[Exercise data]:
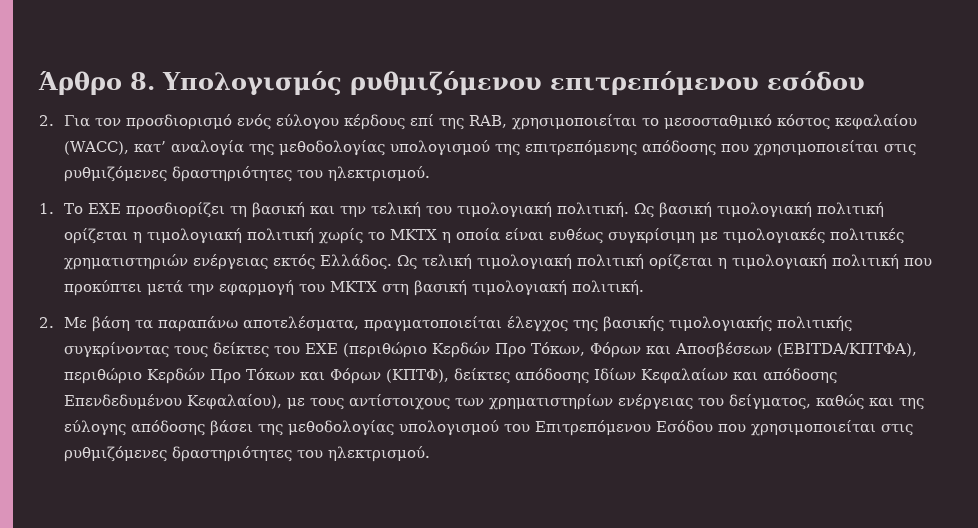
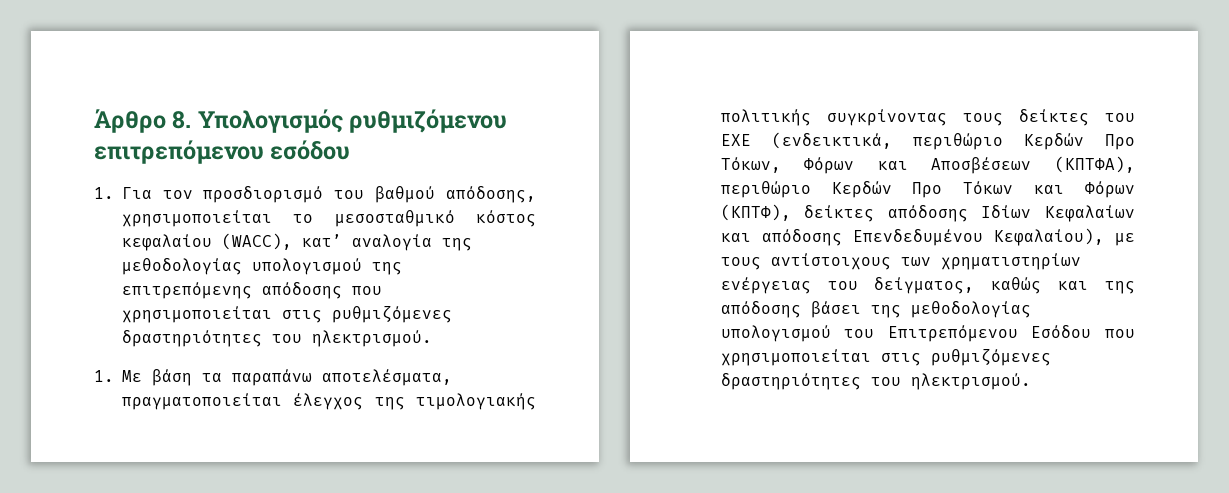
[39,115,54,126] 2. -> [94,187,114,199] 1.
[236,114,507,130] ενός εύλογου κέρδους επί της RAB, -> [334,186,536,203] του βαθμού απόδοσης,
[63,202,884,218] [63,228,904,244] [63,254,932,270] [63,280,644,296] [39,317,54,328] Το ΕΧΕ προσδιορίζει τη βασική και την τελική του τιμολογιακή πολιτική. Ως βασική τιμολογιακή πολιτική ορίζεται η τιμολογιακή πολιτική χωρίς το ΜΚΤΧ η οποία είναι ευθέως συγκρίσιμη με τιμολογιακές πολιτικές χρηματιστηριών ενέργειας εκτός Ελλάδος. Ως τελική τιμολογιακή πολιτική ορίζεται η τιμολογιακή πολιτική που προκύπτει μετά την εφαρμογή του ΜΚΤΧ στη βασική τιμολογιακή πολιτική. // 2. -> (114, 376) none
[602,316,664,332] βασικής -> (405, 403) none
[342,342,427,358] (περιθώριο -> [771,132,1003,150] (ενδεικτικά, περιθώριο
[776,343,917,357] (EBITDA/ΚΠΤΦΑ), -> [1055,156,1135,173] (ΚΠΤΦΑ),
[63,420,126,436] εύλογης -> (1135, 287) none

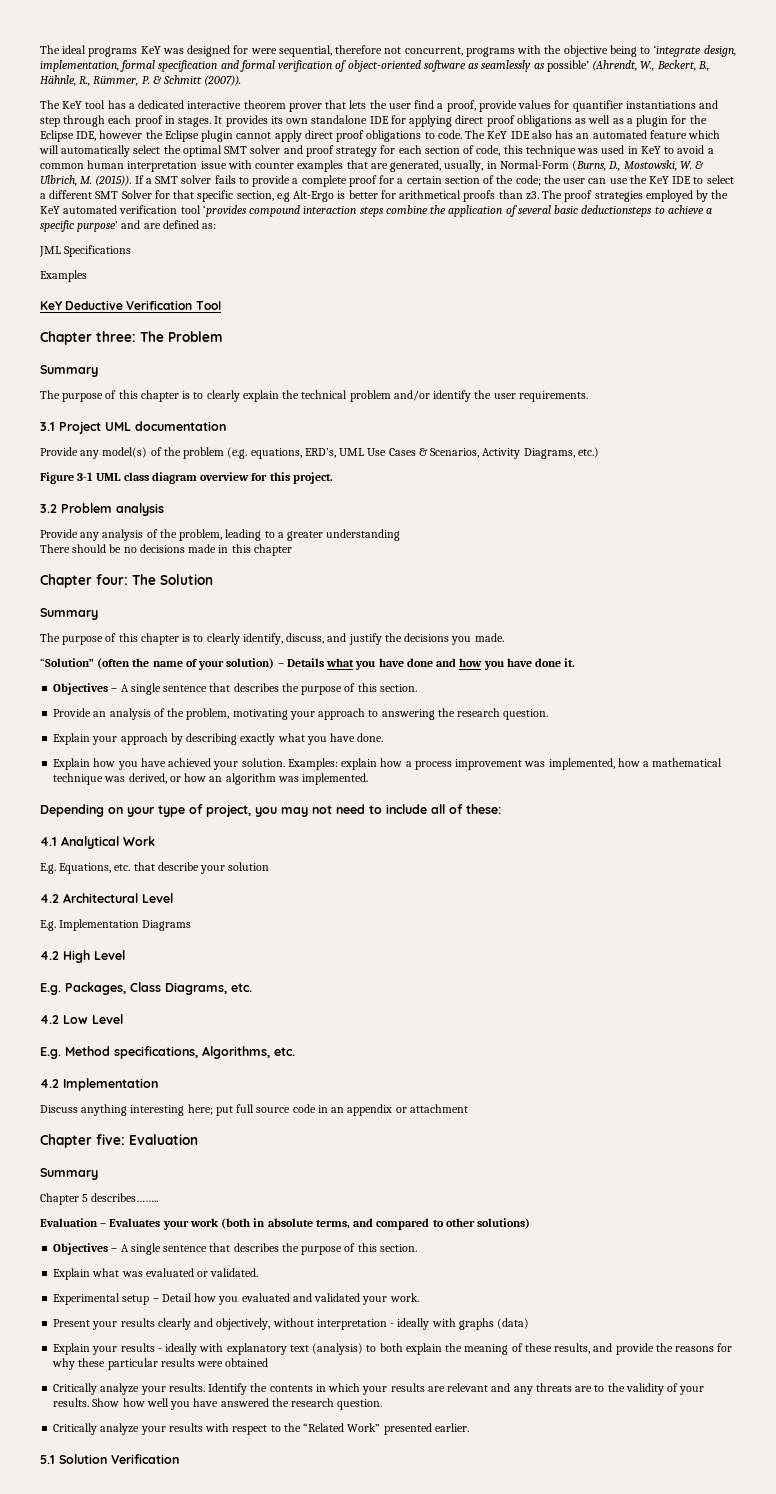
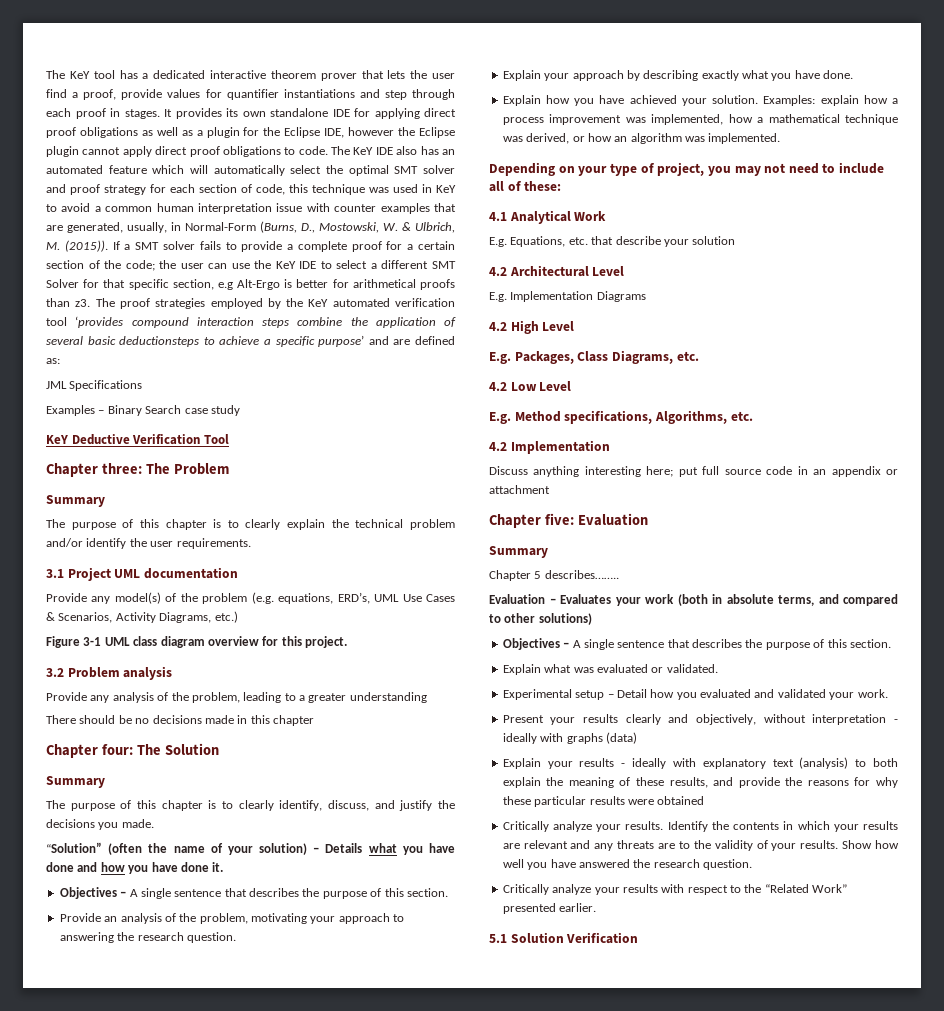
[40,45,736,57] [40,60,709,72] [40,75,242,86] [40,100,60,109] The ideal programs KeY was designed for were sequential, therefore not concurrent, programs with the objective being to ‘integrate design, implementation, formal specification and formal verification of object-oriented software as seamlessly as possible’ (Ahrendt, W., Beckert, B., Hähnle, R., Rümmer, P. & Schmitt (2007)). // The -> [46,70,65,79] The
(87, 276) none -> [98,405,240,416] – Binary Search case study

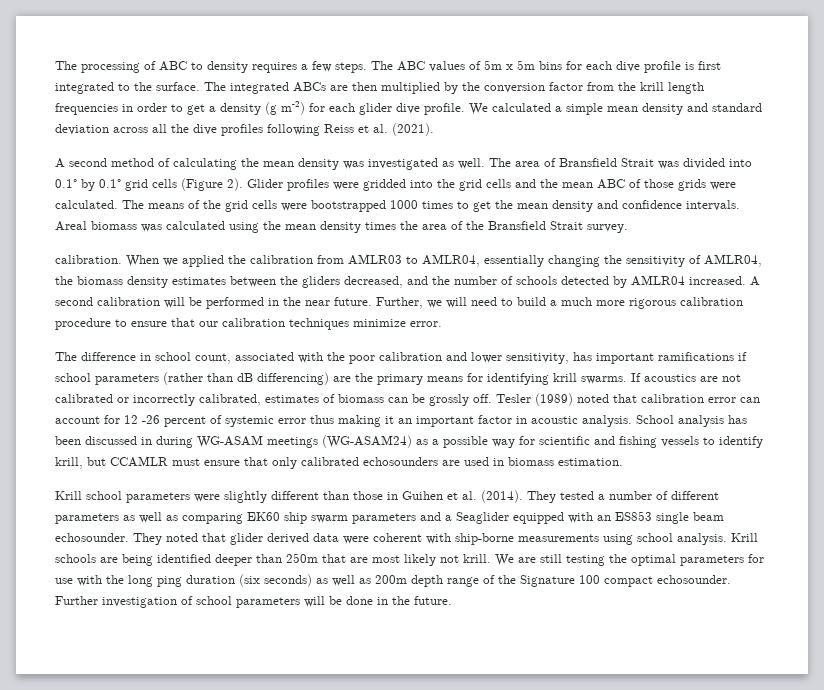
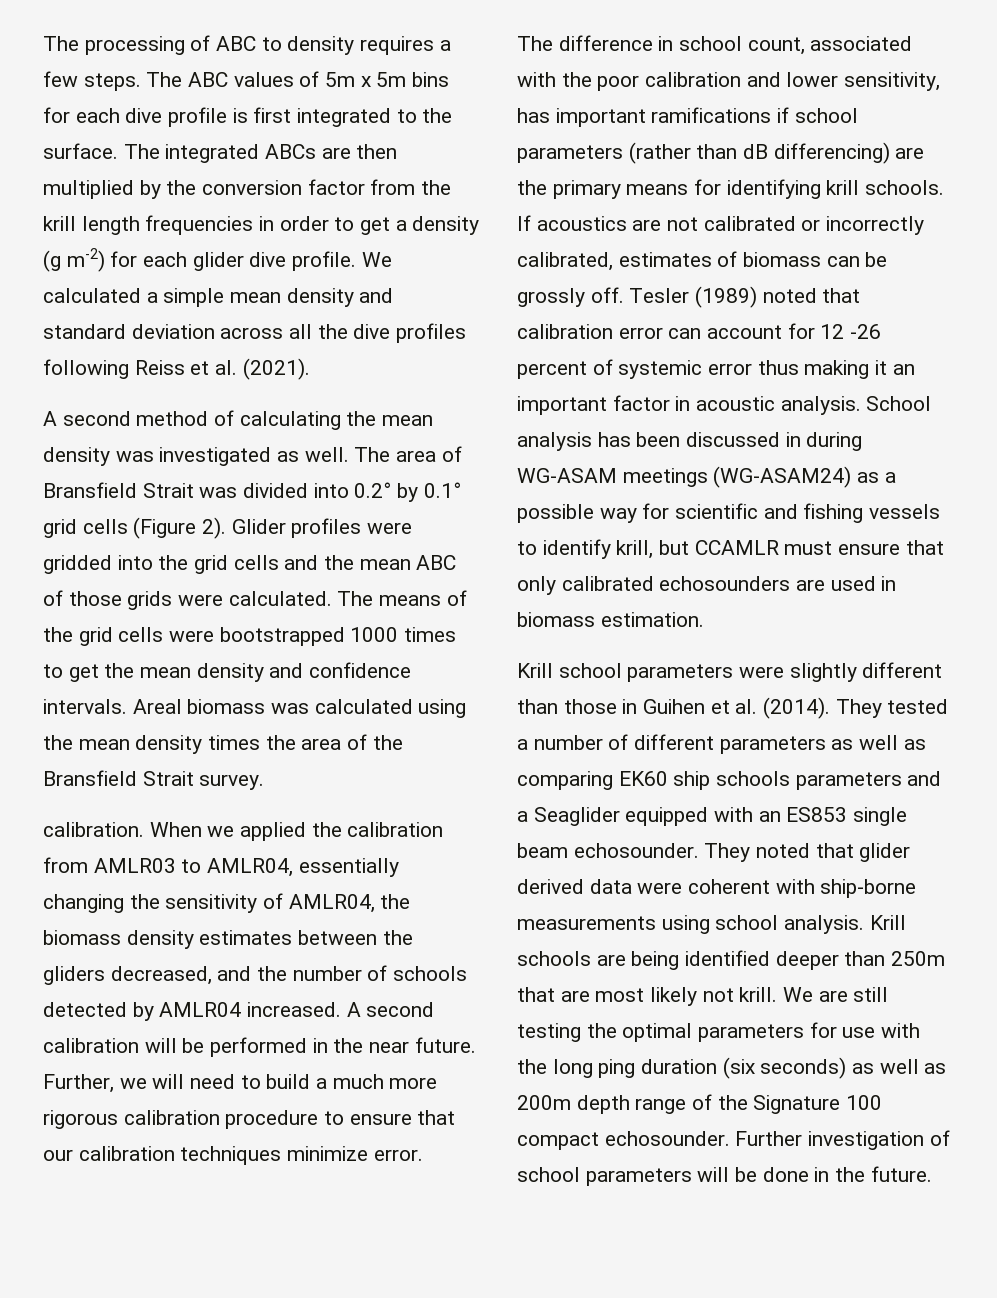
[55,179,77,188] 0.1° -> [354,482,392,498] 0.2°
[581,376,627,384] swarms. -> [865,180,945,195] schools.
[311,515,348,523] swarm -> [716,771,791,786] schools

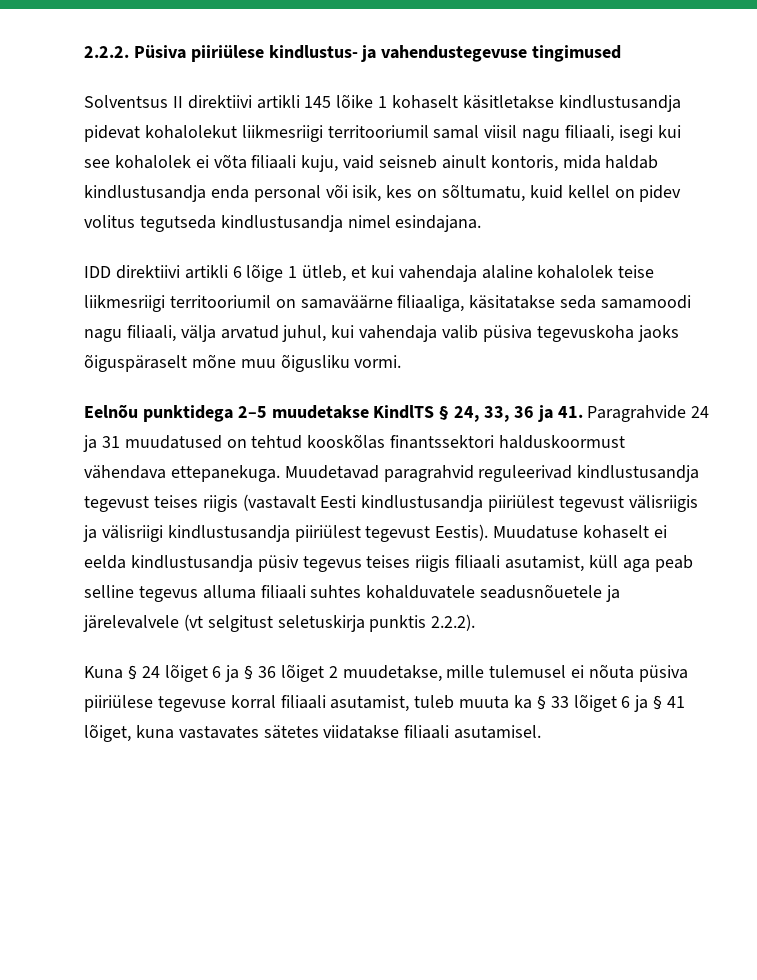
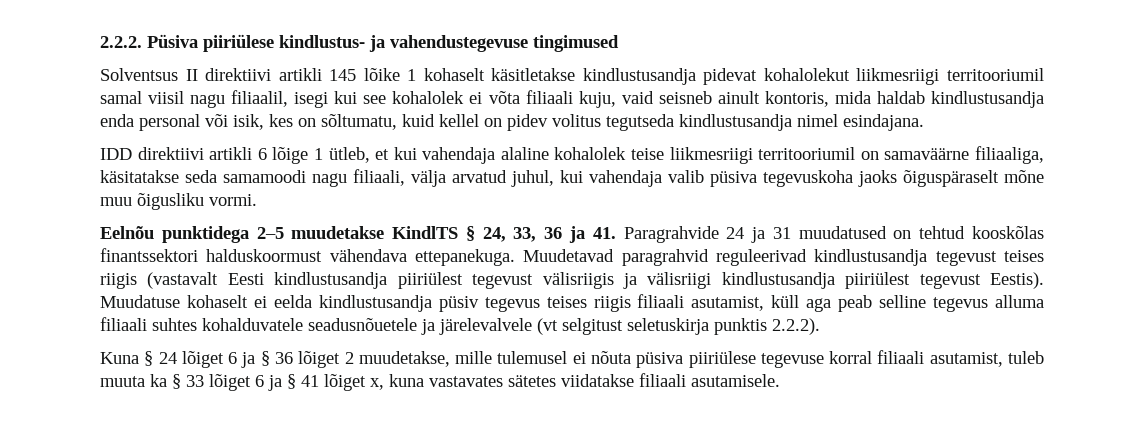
[565,125,615,142] filiaali, -> [231,90,289,107] filiaalil,
[84,724,131,742] lõiget, -> [324,374,384,391] lõiget x,
[454,725,542,739] asutamisel. -> [691,374,780,387] asutamisele.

[What is expected]: Reproduce each entry precisely, dropping only the pictures.

[Written answer]:
[39,115,54,126] 2. -> [94,187,114,199] 1.
[236,114,507,130] ενός εύλογου κέρδους επί της RAB, -> [334,186,536,203] του βαθμού απόδοσης,
[63,202,884,218] [63,228,904,244] [63,254,932,270] [63,280,644,296] [39,317,54,328] Το ΕΧΕ προσδιορίζει τη βασική και την τελική του τιμολογιακή πολιτική. Ως βασική τιμολογιακή πολιτική ορίζεται η τιμολογιακή πολιτική χωρίς το ΜΚΤΧ η οποία είναι ευθέως συγκρίσιμη με τιμολογιακές πολιτικές χρηματιστηριών ενέργειας εκτός Ελλάδος. Ως τελική τιμολογιακή πολιτική ορίζεται η τιμολογιακή πολιτική που προκύπτει μετά την εφαρμογή του ΜΚΤΧ στη βασική τιμολογιακή πολιτική. // 2. -> (114, 376) none
[602,316,664,332] βασικής -> (405, 403) none
[342,342,427,358] (περιθώριο -> [771,132,1003,150] (ενδεικτικά, περιθώριο
[776,343,917,357] (EBITDA/ΚΠΤΦΑ), -> [1055,156,1135,173] (ΚΠΤΦΑ),
[63,420,126,436] εύλογης -> (1135, 287) none

[40,45,736,57] [40,60,709,72] [40,75,242,86] [40,100,60,109] The ideal programs KeY was designed for were sequential, therefore not concurrent, programs with the objective being to ‘integrate design, implementation, formal specification and formal verification of object-oriented software as seamlessly as possible’ (Ahrendt, W., Beckert, B., Hähnle, R., Rümmer, P. & Schmitt (2007)). // The -> [46,70,65,79] The
(87, 276) none -> [98,405,240,416] – Binary Search case study

[55,179,77,188] 0.1° -> [354,482,392,498] 0.2°
[581,376,627,384] swarms. -> [865,180,945,195] schools.
[311,515,348,523] swarm -> [716,771,791,786] schools

[565,125,615,142] filiaali, -> [231,90,289,107] filiaalil,
[84,724,131,742] lõiget, -> [324,374,384,391] lõiget x,
[454,725,542,739] asutamisel. -> [691,374,780,387] asutamisele.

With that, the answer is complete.